Le problème. Présentez toutes les lignes ci-dessous sous forme de tableau Markdown à deux colonnes, « Numéro » et « Ligne ». Omettez les lignes vides et les images.

Extraits des lignes.
----------------------------------------

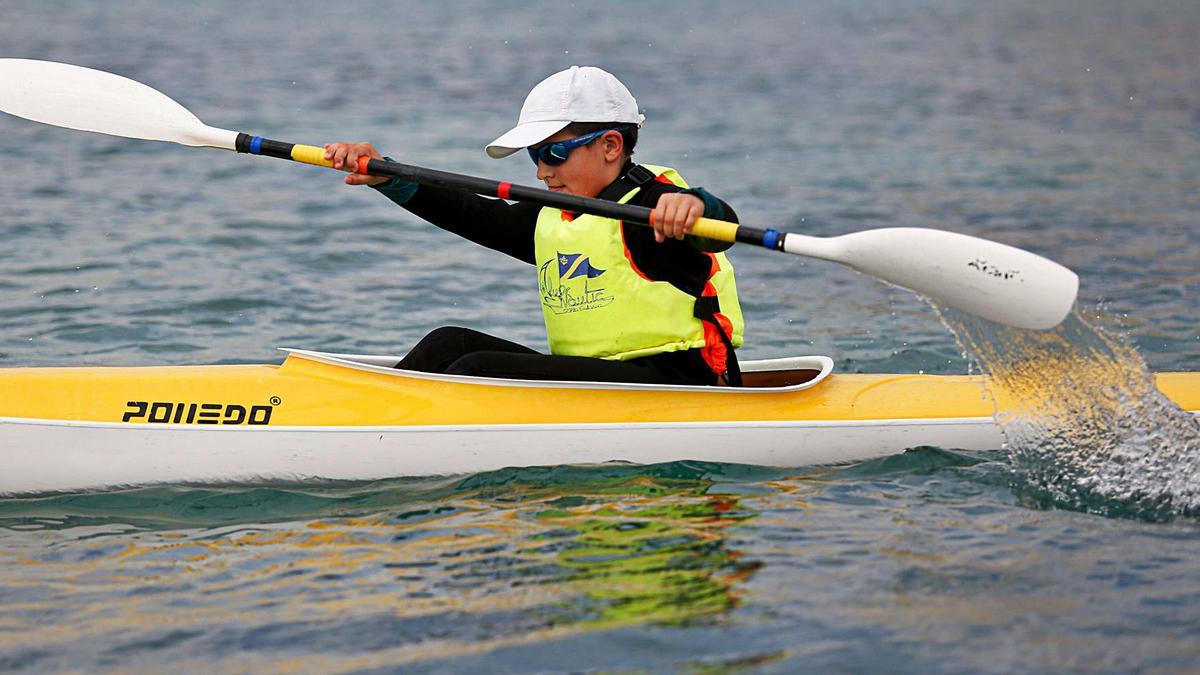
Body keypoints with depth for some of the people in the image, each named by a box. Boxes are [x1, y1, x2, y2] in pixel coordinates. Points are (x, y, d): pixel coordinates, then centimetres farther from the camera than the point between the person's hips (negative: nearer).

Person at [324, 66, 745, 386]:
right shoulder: (550, 220, 18)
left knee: (481, 371, -21)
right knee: (451, 344, 0)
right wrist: (384, 177, 7)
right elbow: (472, 214, 17)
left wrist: (694, 205, -55)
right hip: (592, 379, 9)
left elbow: (722, 225, -30)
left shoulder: (653, 206, -11)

----------------------------------------

Solution proposée.
| Numéro | Ligne |
|---|---|
| 1 | Body keypoints with depth for some of the people in the image, each named by a box. Boxes are [x1, y1, x2, y2] in pixel coordinates. Points are (x, y, d): pixel coordinates, then centimetres farther from the camera than the point between the person's hips (negative: nearer). |
| 2 | Person at [324, 66, 745, 386]: |
| 3 | right shoulder: (550, 220, 18) |
| 4 | left knee: (481, 371, -21) |
| 5 | right knee: (451, 344, 0) |
| 6 | right wrist: (384, 177, 7) |
| 7 | right elbow: (472, 214, 17) |
| 8 | left wrist: (694, 205, -55) |
| 9 | right hip: (592, 379, 9) |
| 10 | left elbow: (722, 225, -30) |
| 11 | left shoulder: (653, 206, -11) |